The results were highly encouraging, with glaring whitening effects just after 14 days. However, some participants reported mild dental sensitivity, although none of them discontinued usage.
Excellent Laundry Tool
Well, if a compound can clean wounds and whiten the teeth, it is only natural that it makes a significant impact in the laundry room, isn’t it? H202 proves this theory.
As a laundry gear, hydrogen peroxide can remove tough stains from white fabrics, add to its glow and even add a touch of freshness to the cloth. So, safe to say, “H202 possesses deodorizing and bleaching properties”.
So, the next time you’re washing your kid’s white clothes, pour a moderate amount of H202 into the washing machine or just sprinkle some onto the clothes before sending it into the machine. Another alternative is to soak these fabrics in a bucket of hydrogen peroxide and water. However, the texture of the clothes can be damaged if steeped in this solution for too long, so endeavor to stay around… unless it’s time to change your child’s wardrobe.
For Surface & Appliance Cleaning
H202, as a powerful antimicrobial, helps to disinfect surfaces and appliances as well. So if you’re keen on sparkling surfaces with not even the tiniest iota of dirt, H202 is just fine. You can clean glass surfaces, kitchen counters, bathrooms, tiles, dishes, and appliances, although the latter has to be done very carefully. H202 is your go-to for any surface or item that is sanitized, brightened, or whitened.
On the contrary, if all you want is a germ-free home and would hate to bleach your blue furniture, you can opt for a spray of H202 and water. This will kill all germs and even molds.

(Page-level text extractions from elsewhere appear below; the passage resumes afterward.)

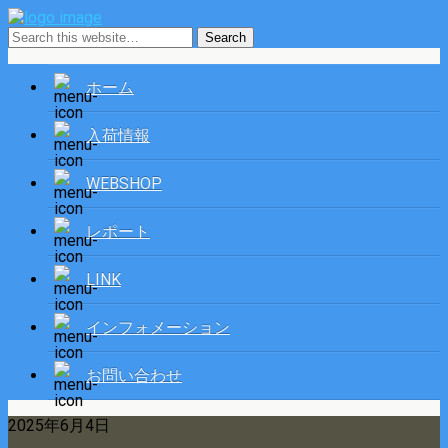
ホーム
入荷情報
WEBSHOP
レポート
LINK
インフォメーション
お問い合わせ
2025年6月4日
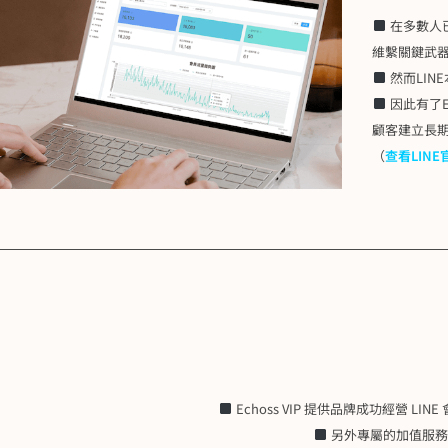
在多數人已
維繫關鍵武
然而LI
因此有了E
顧客建立長
（
查看LINE
Echoss VIP 提供品牌成功經營 
另外專屬的加值服務，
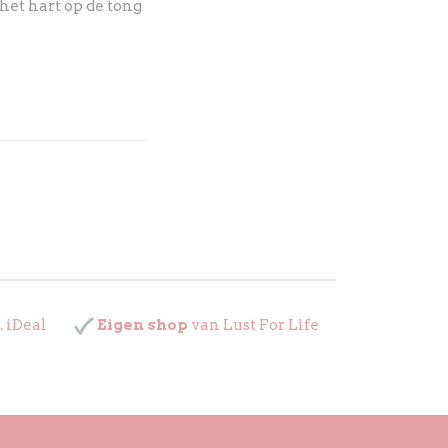
het hart op de tong
. iDeal
Eigen shop
van Lust For Life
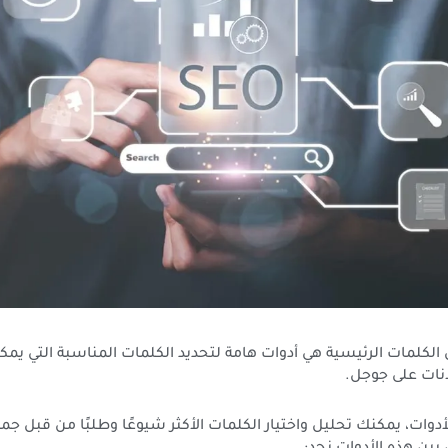
الكلمات الرئيسية هي أدوات هامة لتحديد الكلمات المناسبة التي يم
انات على جوجل.
دوات، يمكنك تحليل واختيار الكلمات الأكثر شيوعًا وطلبًا من قبل ج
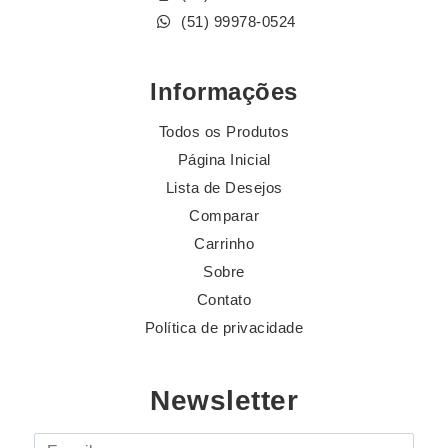
(51) 99978-0524
Informações
Todos os Produtos
Página Inicial
Lista de Desejos
Comparar
Carrinho
Sobre
Contato
Política de privacidade
Newsletter
E-mail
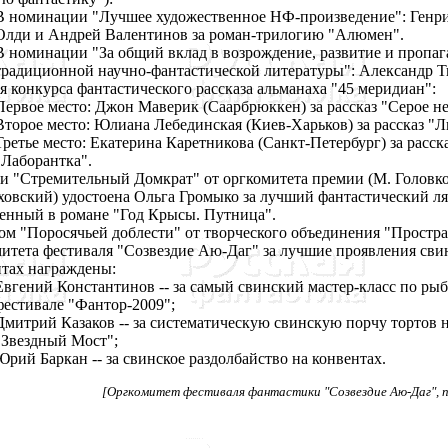
В номинации "Лучшее художественное НФ-произведение": Генр
Олди и Андрей Валентинов за роман-трилогию "Алюмен".
В номинации "За общий вклад в возрождение, развитие и пропаг
традиционной научно-фантастической литературы": Александр 
 конкурса фантастического рассказа альманаха "45 меридиан":
Первое место: Джон Маверик (Саарбрюккен) за рассказ "Серое не
Второе место: Юлиана Лебединская (Киев-Харьков) за рассказ "
Третье место: Екатерина Каретникова (Санкт-Петербург) за расск
"Лаборантка".
и "Стремительный Домкрат" от оргкомитета премии (М. Головко
овский) удостоена Ольга Громыко за лучший фантастический ля
енный в романе "Год Крысы. Путница".
м "Поросячьей доблести" от творческого объединения "Простра
итета фестиваля "Созвездие Аю-Даг" за лучшие проявления сви
нтах награждены:
Евгений Константинов -- за самый свинский мастер-класс по рыб
фестивале "Фантор-2009";
Дмитрий Казаков -- за систематическую свинскую порчу тортов 
"Звездный Мост";
Юрий Баркан -- за свинское раздолбайство на конвентах.
[Оргкомитет фестиваля фантастики "Созвездие Аю-Даг", 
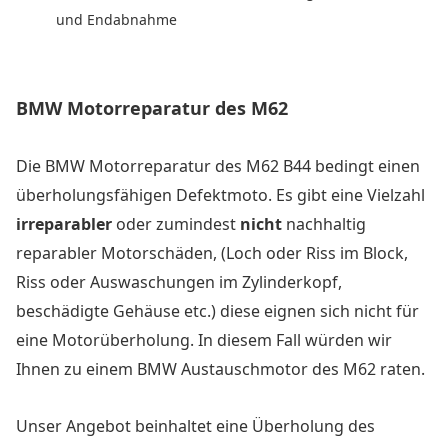
und Endabnahme
BMW Motorreparatur des M62
Die BMW Motorreparatur des M62 B44 bedingt einen
überholungsfähigen Defektmoto. Es gibt eine Vielzahl
irreparabler
oder zumindest
nicht
nachhaltig
reparabler Motorschäden, (Loch oder Riss im Block,
Riss oder Auswaschungen im Zylinderkopf,
beschädigte Gehäuse etc.) diese eignen sich nicht für
eine Motorüberholung. In diesem Fall würden wir
Ihnen zu einem BMW Austauschmotor des M62 raten.
Unser Angebot beinhaltet eine Überholung des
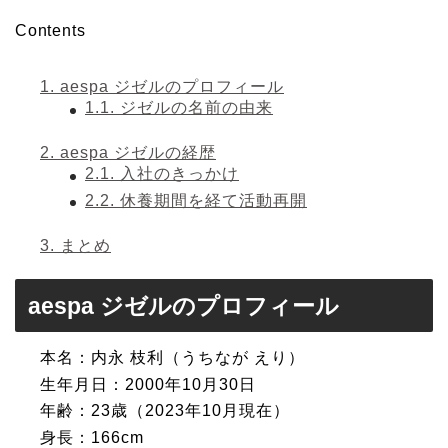
Contents
1.
aespa ジゼルのプロフィール
1.1.
ジゼルの名前の由来
2.
aespa ジゼルの経歴
2.1.
入社のきっかけ
2.2.
休養期間を経て活動再開
3.
まとめ
aespa ジゼルのプロフィール
本名：内永 枝利（うちなが えり）
生年月日：2000年10月30日
年齢：23歳（2023年10月現在）
身長：166cm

Lest I forget, it is not advisable to mix ACV and H202 in a container. The mixture of compounds may irritate the skin, eyes, and even the respiratory system.
As mentioned previously, H202 can be used to lighten the hair. So, if you want some strands of silver among your jet-black hair or would like to lighten your crimson red to a more alluring shade of orange, a spray of 9% H202 concentration mixed with water should serve you just fine.
However, H202 may have adverse effects on some hair, or if it is spritzed in excess. Apply moderately. A recent study reported that rats experienced epidermal thinning and swelling when an H202 solution of 9% concentration was sprayed on them. Before you use this compound as a hair bleacher, you may have to test for adverse effects beforehand or just use a lesser concentration, say 3–5%.
Concluding The Uses Of Hydrogen Peroxide (H202)
The uses of hydrogen peroxide are helpful. That’s undeniable. With a simple mixture of water and H202, you can do so much. That’s not only an affordable way of doing things but also a very effective one.